Il est difficile de dire exactement ce qui fait d’Ecco une expérience aussi perturbante. C’est autant le fait que toutes ces choses existent que le fait qu’elles puissent arriver à n’importe quel moment. La musique joue aussi un rôle évident : les lignes de basse lancinante qui battent comme un pouls tandis que vous cherchez désespérément une poche d’air ; les gémissements permanents lors des niveaux préhistoriques ; les mélodies enjouées qui accompagnent parfois votre lutte pour la vie. Ces ambiances à la Pink Floyd créent en permanence une aura de mystère. Bizarrement, alors que les niveaux sont très peuplés, on se sent très souvent seul. Le monde sous-marin nous est globalement inconnu, mais là, il prend des airs de dystopie désertique, le jeu laissant occasionnellement entendre que les humains ont disparu de la planète tandis que le réalisme initial laisse place à un sentiment d’abandon.

Les requins deviennent plus sexy au bout d’un moment.

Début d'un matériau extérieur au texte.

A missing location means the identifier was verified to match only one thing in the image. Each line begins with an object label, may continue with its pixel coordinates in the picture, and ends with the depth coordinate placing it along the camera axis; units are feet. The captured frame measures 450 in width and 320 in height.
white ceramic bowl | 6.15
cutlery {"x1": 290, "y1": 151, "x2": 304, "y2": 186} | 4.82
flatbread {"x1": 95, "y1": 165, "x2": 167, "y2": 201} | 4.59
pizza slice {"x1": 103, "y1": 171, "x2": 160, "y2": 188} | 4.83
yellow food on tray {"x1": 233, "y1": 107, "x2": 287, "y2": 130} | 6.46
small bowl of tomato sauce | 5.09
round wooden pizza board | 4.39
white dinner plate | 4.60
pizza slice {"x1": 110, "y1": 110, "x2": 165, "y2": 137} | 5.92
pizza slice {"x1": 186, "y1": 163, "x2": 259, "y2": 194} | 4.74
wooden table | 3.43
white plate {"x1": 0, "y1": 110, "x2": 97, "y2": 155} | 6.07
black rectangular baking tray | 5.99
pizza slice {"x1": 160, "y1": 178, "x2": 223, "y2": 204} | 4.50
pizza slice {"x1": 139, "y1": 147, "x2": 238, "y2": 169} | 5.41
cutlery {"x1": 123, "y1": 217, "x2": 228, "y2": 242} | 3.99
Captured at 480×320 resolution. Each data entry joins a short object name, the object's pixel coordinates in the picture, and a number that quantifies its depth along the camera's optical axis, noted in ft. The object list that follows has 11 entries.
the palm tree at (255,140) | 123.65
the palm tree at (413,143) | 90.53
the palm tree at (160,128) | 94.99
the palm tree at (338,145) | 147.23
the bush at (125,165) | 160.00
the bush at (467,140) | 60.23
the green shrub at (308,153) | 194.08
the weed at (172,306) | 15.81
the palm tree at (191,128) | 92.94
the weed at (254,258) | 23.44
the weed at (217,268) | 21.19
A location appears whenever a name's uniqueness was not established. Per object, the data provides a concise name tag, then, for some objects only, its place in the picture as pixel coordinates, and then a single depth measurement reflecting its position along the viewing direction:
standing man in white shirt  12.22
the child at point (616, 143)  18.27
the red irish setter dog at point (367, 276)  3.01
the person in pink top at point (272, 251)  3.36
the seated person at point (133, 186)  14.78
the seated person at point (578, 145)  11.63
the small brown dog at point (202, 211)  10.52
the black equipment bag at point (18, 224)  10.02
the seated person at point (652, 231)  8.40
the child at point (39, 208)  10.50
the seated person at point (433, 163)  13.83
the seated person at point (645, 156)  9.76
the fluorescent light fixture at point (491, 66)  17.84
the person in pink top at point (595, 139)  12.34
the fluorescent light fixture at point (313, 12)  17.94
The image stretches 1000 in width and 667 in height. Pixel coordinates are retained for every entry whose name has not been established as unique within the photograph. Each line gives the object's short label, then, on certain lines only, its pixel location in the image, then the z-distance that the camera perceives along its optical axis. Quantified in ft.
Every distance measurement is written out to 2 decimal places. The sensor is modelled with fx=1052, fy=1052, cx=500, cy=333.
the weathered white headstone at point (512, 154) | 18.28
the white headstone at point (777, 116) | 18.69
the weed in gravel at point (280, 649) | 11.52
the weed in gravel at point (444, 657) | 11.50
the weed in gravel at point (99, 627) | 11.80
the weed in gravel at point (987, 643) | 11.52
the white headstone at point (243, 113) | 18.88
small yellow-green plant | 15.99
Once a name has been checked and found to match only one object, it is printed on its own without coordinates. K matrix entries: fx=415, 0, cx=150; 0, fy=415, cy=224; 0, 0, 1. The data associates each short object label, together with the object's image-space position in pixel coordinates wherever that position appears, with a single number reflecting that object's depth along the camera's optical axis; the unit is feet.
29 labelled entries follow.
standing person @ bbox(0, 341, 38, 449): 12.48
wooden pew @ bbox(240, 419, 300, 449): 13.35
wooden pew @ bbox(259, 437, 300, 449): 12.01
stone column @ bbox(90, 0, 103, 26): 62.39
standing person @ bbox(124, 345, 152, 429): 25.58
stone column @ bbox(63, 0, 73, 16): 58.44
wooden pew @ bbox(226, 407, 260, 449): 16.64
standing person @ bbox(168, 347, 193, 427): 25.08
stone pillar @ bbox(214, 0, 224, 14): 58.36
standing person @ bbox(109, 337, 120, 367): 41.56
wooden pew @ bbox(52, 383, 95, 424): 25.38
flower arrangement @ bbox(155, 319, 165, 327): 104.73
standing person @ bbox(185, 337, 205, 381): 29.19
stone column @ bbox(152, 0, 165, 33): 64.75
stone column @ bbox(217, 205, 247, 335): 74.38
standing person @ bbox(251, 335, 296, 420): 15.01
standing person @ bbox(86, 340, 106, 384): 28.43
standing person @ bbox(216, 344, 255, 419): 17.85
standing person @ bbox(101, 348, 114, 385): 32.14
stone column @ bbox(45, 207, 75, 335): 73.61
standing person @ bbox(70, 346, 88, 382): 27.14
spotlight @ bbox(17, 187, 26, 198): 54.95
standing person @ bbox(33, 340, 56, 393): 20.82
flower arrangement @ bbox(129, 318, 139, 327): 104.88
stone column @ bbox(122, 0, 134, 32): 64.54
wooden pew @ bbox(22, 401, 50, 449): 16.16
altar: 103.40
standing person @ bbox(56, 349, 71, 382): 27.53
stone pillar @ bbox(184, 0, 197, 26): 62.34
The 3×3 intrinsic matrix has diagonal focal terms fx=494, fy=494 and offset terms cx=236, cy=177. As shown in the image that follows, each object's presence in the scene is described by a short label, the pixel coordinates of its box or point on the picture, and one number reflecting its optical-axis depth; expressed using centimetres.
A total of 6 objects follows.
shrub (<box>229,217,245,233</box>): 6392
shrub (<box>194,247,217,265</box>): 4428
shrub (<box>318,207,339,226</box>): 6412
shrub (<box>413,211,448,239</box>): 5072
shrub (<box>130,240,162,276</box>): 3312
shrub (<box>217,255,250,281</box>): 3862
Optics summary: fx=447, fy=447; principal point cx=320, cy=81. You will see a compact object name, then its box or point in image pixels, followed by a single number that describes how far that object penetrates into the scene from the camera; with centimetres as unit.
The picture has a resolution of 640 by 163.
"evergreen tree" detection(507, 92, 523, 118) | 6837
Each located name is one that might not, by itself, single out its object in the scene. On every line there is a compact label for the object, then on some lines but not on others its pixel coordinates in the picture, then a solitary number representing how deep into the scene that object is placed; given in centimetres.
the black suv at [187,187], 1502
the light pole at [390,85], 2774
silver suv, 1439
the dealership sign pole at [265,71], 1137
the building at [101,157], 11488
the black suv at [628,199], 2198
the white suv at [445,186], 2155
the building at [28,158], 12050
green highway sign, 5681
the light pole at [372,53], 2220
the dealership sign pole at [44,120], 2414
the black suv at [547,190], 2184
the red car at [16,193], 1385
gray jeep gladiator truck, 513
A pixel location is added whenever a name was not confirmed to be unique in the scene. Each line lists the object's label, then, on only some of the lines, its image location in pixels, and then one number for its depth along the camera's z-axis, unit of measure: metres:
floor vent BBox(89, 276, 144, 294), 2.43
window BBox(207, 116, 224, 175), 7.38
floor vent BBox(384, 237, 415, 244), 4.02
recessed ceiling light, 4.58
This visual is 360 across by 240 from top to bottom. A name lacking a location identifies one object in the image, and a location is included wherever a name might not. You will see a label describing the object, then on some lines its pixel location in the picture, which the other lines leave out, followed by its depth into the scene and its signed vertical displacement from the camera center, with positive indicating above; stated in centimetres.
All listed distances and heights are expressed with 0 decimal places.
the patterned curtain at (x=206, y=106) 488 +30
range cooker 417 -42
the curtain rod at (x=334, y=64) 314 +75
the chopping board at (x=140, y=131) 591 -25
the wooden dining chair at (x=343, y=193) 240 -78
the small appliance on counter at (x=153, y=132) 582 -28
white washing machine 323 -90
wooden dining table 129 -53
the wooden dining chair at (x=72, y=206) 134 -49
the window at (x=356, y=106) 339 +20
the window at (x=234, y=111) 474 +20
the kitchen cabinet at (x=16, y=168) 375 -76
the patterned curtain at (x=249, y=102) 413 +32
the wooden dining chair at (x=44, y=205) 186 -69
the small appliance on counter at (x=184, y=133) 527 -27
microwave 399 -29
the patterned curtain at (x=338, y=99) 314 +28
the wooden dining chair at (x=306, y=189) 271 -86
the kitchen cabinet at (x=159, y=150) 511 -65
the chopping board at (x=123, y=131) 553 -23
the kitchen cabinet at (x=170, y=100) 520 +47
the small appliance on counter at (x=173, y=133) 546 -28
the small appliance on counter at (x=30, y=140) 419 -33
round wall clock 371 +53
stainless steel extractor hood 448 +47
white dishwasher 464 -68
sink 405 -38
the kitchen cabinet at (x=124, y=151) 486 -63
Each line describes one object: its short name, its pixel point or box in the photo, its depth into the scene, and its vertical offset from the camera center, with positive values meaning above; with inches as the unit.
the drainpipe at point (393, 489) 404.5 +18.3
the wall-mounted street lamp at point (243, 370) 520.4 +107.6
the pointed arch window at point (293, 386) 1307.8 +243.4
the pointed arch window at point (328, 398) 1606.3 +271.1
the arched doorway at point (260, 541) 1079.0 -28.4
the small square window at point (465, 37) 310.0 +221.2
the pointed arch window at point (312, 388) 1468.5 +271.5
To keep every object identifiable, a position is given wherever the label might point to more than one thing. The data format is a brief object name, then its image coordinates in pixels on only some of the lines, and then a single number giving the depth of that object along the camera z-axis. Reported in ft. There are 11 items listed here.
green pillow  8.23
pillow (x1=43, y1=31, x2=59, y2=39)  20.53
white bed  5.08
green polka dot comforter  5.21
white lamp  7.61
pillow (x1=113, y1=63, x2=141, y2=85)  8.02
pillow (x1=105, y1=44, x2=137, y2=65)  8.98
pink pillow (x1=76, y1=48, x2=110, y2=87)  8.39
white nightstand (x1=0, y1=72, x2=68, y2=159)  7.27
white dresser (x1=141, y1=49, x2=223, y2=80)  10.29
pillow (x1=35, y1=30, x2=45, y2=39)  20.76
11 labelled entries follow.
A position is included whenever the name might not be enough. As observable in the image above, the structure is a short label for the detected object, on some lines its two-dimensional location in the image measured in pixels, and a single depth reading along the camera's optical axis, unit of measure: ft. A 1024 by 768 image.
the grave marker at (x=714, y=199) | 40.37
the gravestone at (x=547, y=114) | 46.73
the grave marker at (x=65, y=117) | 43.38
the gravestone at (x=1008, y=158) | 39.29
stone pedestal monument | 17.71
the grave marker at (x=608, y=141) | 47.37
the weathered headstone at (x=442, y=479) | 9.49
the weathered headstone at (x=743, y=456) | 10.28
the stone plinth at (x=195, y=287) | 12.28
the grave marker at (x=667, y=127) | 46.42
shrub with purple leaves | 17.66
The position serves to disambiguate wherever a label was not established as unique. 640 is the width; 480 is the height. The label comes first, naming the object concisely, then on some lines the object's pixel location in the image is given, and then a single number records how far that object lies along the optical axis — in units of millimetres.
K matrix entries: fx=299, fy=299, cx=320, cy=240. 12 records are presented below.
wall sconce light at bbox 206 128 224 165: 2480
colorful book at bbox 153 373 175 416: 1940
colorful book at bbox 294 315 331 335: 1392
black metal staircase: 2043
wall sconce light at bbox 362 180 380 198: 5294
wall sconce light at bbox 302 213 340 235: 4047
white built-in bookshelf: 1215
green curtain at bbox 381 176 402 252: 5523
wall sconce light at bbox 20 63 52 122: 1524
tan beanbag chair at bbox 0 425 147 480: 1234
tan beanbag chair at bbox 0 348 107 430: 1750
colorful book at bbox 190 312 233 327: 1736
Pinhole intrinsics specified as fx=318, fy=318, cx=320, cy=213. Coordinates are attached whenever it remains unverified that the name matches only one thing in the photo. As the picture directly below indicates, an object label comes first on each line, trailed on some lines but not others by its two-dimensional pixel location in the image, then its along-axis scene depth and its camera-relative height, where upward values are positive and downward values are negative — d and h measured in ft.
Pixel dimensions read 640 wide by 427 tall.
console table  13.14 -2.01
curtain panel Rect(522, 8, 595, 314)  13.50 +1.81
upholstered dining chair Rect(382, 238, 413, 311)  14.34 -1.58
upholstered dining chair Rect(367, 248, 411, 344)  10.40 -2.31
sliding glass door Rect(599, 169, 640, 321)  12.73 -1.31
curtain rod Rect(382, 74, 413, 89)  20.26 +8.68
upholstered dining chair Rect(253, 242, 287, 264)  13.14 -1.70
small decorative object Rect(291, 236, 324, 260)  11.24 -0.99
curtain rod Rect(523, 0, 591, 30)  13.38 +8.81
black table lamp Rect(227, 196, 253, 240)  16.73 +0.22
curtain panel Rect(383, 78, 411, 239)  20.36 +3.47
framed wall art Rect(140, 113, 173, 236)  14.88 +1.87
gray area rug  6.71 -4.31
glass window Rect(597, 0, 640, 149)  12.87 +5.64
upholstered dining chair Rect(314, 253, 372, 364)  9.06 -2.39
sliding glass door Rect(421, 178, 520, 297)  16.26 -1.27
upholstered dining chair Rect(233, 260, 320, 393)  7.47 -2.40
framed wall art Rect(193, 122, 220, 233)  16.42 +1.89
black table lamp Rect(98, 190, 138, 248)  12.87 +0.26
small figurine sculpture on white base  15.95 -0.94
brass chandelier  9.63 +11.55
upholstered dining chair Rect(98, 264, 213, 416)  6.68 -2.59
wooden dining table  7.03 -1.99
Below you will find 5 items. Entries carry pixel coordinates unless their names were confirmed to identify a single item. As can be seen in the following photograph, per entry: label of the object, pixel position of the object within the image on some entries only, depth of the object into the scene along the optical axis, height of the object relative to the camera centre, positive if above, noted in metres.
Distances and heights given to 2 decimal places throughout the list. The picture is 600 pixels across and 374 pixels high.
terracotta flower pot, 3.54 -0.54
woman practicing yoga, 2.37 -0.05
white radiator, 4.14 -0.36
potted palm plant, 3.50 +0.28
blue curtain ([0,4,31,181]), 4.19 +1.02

J’ai massacré un paquet de monstres dans ma vie – j’ai fini ZombiU sans sourciller, je suis capable de jouer à Resident Evil 4 dans le noir, et jouer à Five Nights At Freddy’s ne m’a jamais donné de cauchemars. Alors pourquoi Ecco me terrifie-t-il bien plus que n’importe quel jeu d’horreur ? Je pense que c’est une histoire de contexte. Quand vous jouez à un jeu de survival horror, vous savez pertinemment que vous allez avoir la boule au ventre et vous vous préparez à sursauter. Tout y est fait pour que vous souilliez votre caleçon. Alors qu’en lançant un jeu supposément réaliste dont le héros est un dauphin, vous vous attendez plutôt à une ambiance détendue et mignonne, et à jouer avec d’autres créatures marines – en redoutant tout au plus de croiser un ou deux requins.

Rétrospectivement, on ne peut que saluer la performance des développeurs. Avoir réussi à glisser autant d’éléments et à créer une telle ambiance dans un jeu sur cartouche de 1992 est bien plus impressionnant que n’importe quel film d’horreur actuel. Le sentiment de malaise qui hante le jeu est assez pernicieux, et a sans doute dissuadé bon nombre d’enfants d’apprendre à nager dans les années 90.

C’est sans doute une sorte de syndrome de Stockholm, mais je ne peux pas m’empêcher, malgré tout, de reconnaître qu’Ecco est un chef d’oeuvre. Chacun de ses pixels est chargé d’ambiance, et le rythme ne retombe jamais. C’est un jeu totalement immersif et, d’une certaine manière, incomparable à tous les autres jeux auxquels j’ai pu jouer. Même si certains souvenirs sont assez désagréables (au point que j’ai encore une légère montée d’adrénaline à chaque fois que je vois apparaître le logo SEGA), c’est un jeu très spécial – dans le bon sens du terme.

Ou alors, tout cela était une ruse de ma mère pour me pousser à sortir de chez moi.